» What is being asked
Format the lines in the material below as a numbered list, and omit any blank lines.

» Data excerpts
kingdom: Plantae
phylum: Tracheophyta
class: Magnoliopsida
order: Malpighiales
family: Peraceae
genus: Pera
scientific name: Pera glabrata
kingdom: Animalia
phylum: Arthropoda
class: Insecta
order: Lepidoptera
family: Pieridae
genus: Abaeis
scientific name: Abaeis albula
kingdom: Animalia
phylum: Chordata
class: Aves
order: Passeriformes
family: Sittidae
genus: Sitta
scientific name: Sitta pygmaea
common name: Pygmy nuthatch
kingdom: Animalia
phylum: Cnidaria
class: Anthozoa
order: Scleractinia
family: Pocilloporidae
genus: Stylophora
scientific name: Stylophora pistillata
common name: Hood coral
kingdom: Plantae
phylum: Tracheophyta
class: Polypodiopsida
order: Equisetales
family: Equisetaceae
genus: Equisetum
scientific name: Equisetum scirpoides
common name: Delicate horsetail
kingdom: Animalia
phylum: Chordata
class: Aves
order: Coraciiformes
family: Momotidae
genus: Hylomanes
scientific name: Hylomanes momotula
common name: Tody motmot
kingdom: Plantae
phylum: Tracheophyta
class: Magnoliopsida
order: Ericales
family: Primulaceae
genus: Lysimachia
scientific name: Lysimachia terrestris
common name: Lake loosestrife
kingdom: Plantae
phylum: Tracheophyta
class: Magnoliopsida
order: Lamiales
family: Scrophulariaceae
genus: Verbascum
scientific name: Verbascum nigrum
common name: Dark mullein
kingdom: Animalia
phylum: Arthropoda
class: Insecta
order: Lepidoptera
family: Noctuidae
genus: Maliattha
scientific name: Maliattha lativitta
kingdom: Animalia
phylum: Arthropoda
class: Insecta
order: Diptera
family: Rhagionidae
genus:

» Solution to the exercise
1. kingdom: Plantae
2. phylum: Tracheophyta
3. class: Magnoliopsida
4. order: Malpighiales
5. family: Peraceae
6. genus: Pera
7. scientific name: Pera glabrata
8. kingdom: Animalia
9. phylum: Arthropoda
10. class: Insecta
11. order: Lepidoptera
12. family: Pieridae
13. genus: Abaeis
14. scientific name: Abaeis albula
15. kingdom: Animalia
16. phylum: Chordata
17. class: Aves
18. order: Passeriformes
19. family: Sittidae
20. genus: Sitta
21. scientific name: Sitta pygmaea
22. common name: Pygmy nuthatch
23. kingdom: Animalia
24. phylum: Cnidaria
25. class: Anthozoa
26. order: Scleractinia
27. family: Pocilloporidae
28. genus: Stylophora
29. scientific name: Stylophora pistillata
30. common name: Hood coral
31. kingdom: Plantae
32. phylum: Tracheophyta
33. class: Polypodiopsida
34. order: Equisetales
35. family: Equisetaceae
36. genus: Equisetum
37. scientific name: Equisetum scirpoides
38. common name: Delicate horsetail
39. kingdom: Animalia
40. phylum: Chordata
41. class: Aves
42. order: Coraciiformes
43. family: Momotidae
44. genus: Hylomanes
45. scientific name: Hylomanes momotula
46. common name: Tody motmot
47. kingdom: Plantae
48. phylum: Tracheophyta
49. class: Magnoliopsida
50. order: Ericales
51. family: Primulaceae
52. genus: Lysimachia
53. scientific name: Lysimachia terrestris
54. common name: Lake loosestrife
55. kingdom: Plantae
56. phylum: Tracheophyta
57. class: Magnoliopsida
58. order: Lamiales
59. family: Scrophulariaceae
60. genus: Verbascum
61. scientific name: Verbascum nigrum
62. common name: Dark mullein
63. kingdom: Animalia
64. phylum: Arthropoda
65. class: Insecta
66. order: Lepidoptera
67. family: Noctuidae
68. genus: Maliattha
69. scientific name: Maliattha lativitta
70. kingdom: Animalia
71. phylum: Arthropoda
72. class: Insecta
73. order: Diptera
74. family: Rhagionidae
75. genus:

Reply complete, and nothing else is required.